Bene, infatti, come poesia drammatica; ma non è, come ragionamento, incoerente? L'autore non vuole essere convincente. Colui che è castigato e riceve il castigo non può essere salvato in quei sei guai, anzi sette. C'è più sogno che realtà. Eliphaz ha apparentemente ragione in tutto, come dice Dillmann; ma proprio solo in superficie. Ha visto che coloro che arano l'iniquità e seminano il disastro raccolgono lo stesso.

Ha avuto una visione notturna e ha ricevuto un messaggio; un segno del favore di Dio che ne fece quasi un profeta. Ha visto un uomo stolto o empio mettere radici, ma non è stato ingannato; sapeva quale sarebbe stata la fine e decise di maledire giudizialmente la fattoria condannata. Ha visto il furbo confuso. Ha visto l'uomo che Dio ha corretto, che ha ricevuto il suo castigo con sottomissione, riscattato e reso onore.

"Ecco, questo l'abbiamo cercato", dice; "è anche così." Ma la pietà e l'ortodossia del buon Elifaz non lo salvano ad ogni passo da errori grossolani. E per chiarire la posizione di Giobbe non offre alcun suggerimento di valore. Che cosa dice per mettere in luce la condizione di un servitore dell'Onnipotente credente e sincero, sempre povero, sempre afflitto, che incontra delusione dopo delusione, ed è perseguitato dal dolore e dal disastro fino alla tomba? La religione di Eliphaz è fatta per le persone benestanti come lui, e solo per tali.

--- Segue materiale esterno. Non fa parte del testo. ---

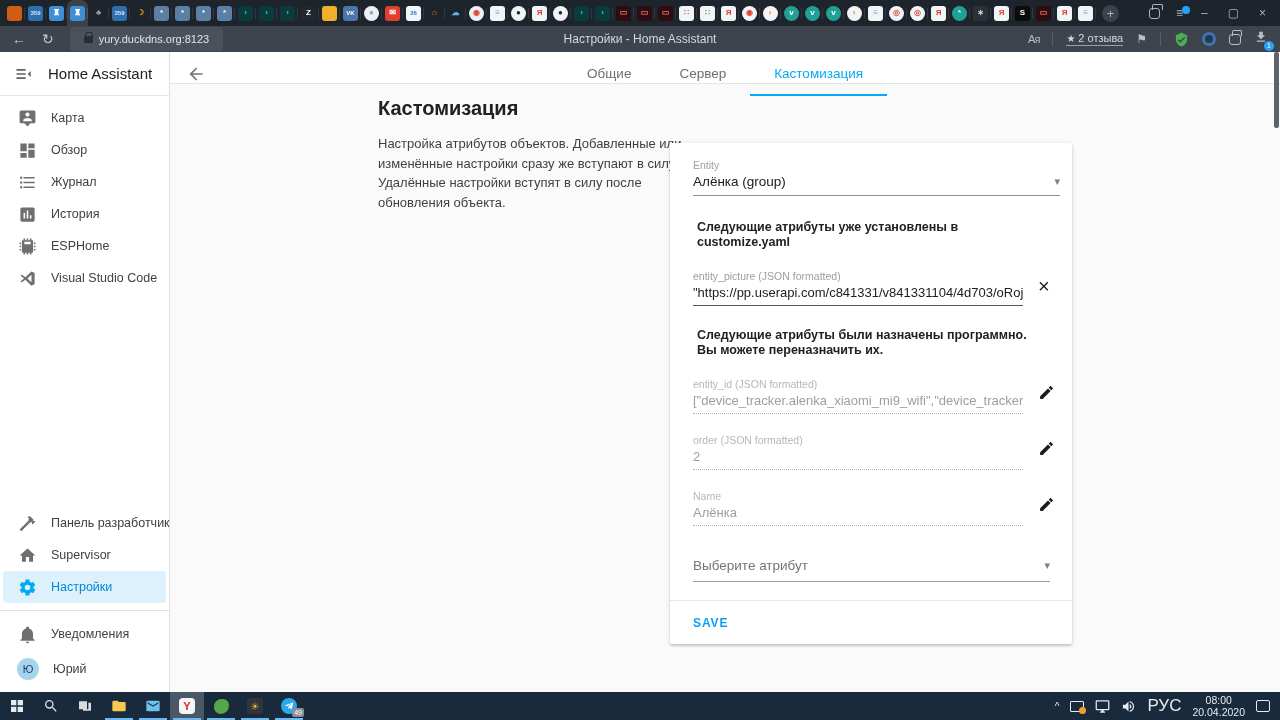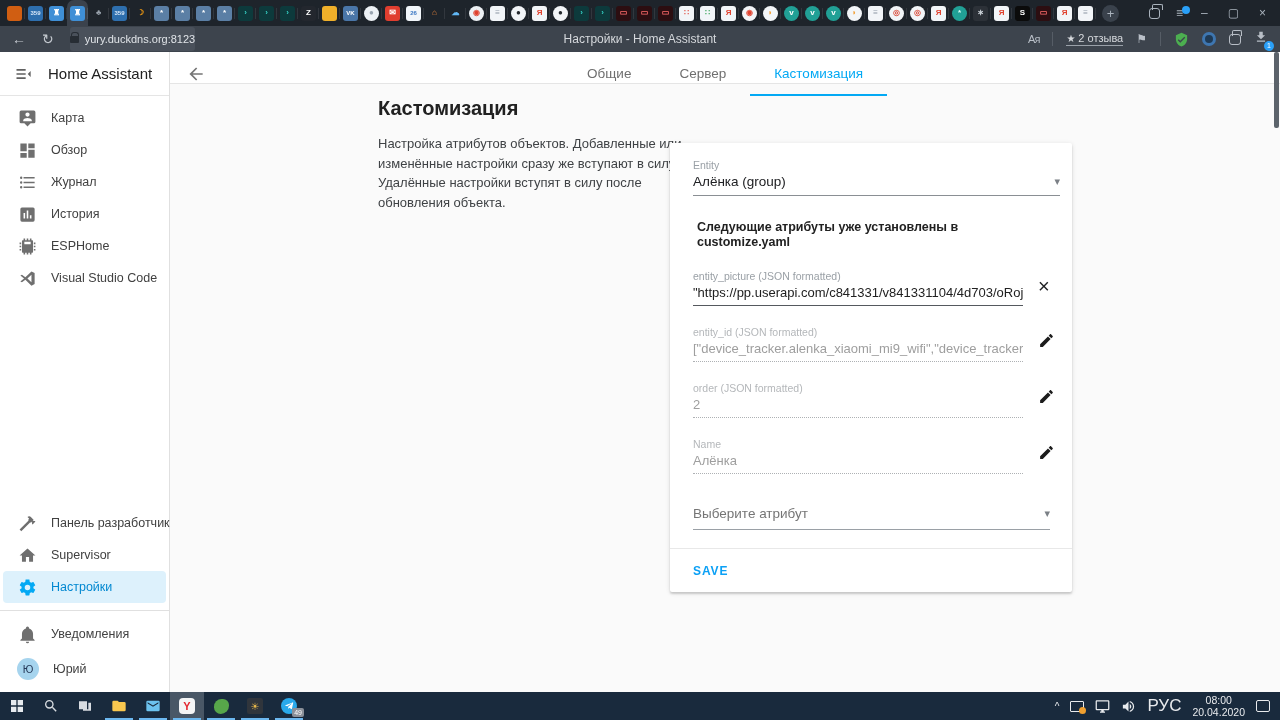--- a/index.html
+++ b/index.html
@@ -30,7 +30,7 @@
     display:flex;align-items:center;padding:0 12px;color:#b9bfc7}
   .nav-ico{font-size:14px;color:#c4c9cf;margin-right:16px;cursor:pointer}
   .urlchip{display:flex;align-items:center;height:24px;background:#4a515b;border-radius:3px;
-    padding:0 0;margin-right:10px;cursor:text}
+    padding:0 14px;margin-right:10px;cursor:text}
   .lock{position:relative;width:9px;height:7px;background:#272d34;border-radius:1px;margin-right:6px}
   .lock::before{content:"";position:absolute;left:1px;top:-4px;width:6px;height:5px;
     border:1.5px solid #272d34;border-bottom:none;border-radius:3px 3px 0 0}

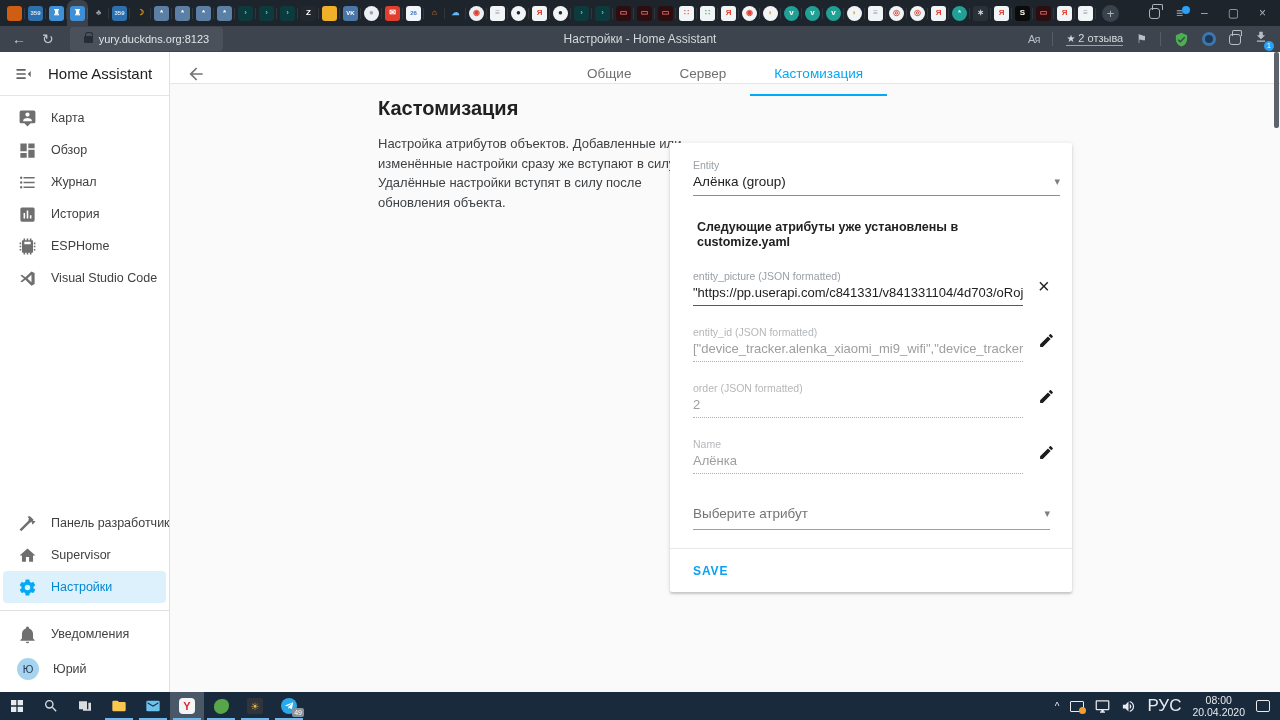--- a/index.html
+++ b/index.html
@@ -476,6 +476,10 @@
                 <span class="action"><span class="clear-x">×</span></span>
               </div>
             </div>
+          <div class="sec-title" style="margin-top:22px">
+            <div>Следующие атрибуты были назначены программно.</div>
+            <div>Вы можете переназначить их.</div>
+          </div>
           <div id="prog-fields">
               <div class="frow prog-field">
                 <div class="flabel">entity_id (JSON formatted)</div>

Se fosse vero che, poiché tutti sono peccatori davanti a Dio, l'afflizione e il dolore sono punizioni del peccato e un uomo è felice nel ricevere questa correzione divina, perché Elifaz stesso non giace come Giobbe su un mucchio di cenere, tormentato dal tormento di malattia? Buon uomo ortodosso e prospero, si considera un profeta, ma non lo è. Se fosse provato come Giobbe, sarebbe irragionevole e appassionato, selvaggio nella sua declamazione contro la vita, desideroso di morte.

Inutile nella religione è tutto mero discorso che sfiora solo la superficie, per quanto spesso i termini possano essere ripetuti, per quanto largamente trovino accettazione. Il credo che si rompe in qualsiasi momento non è un credo per un essere razionale. L'infedeltà ai nostri giorni è molto la conseguenza di nozioni grossolane su Dio che si contraddicono a vicenda, nozioni dell'espiazione, del significato della sofferenza, della vita futura, che sono incoerenti, infantili, di nessun peso pratico.

La gente pensa di avere una solida conoscenza della verità; ma quando si verificano circostanze che sono in contrasto con le loro idee preconcette, si allontanano dalla religione, o la loro religione fa apparire loro peggiori i fatti della vita. È il risultato di un pensiero insufficiente. La ricerca deve andare più in profondità, deve tornare con nuovo slancio allo studio della Scrittura e della vita di Cristo. La rivelazione di Dio nella provvidenza e nel cristianesimo è una. Ha una profonda coerenza, il timbro e l'evidenza della sua verità. La rigidità della legge naturale ha per noi il suo significato nel nostro studio della vita spirituale.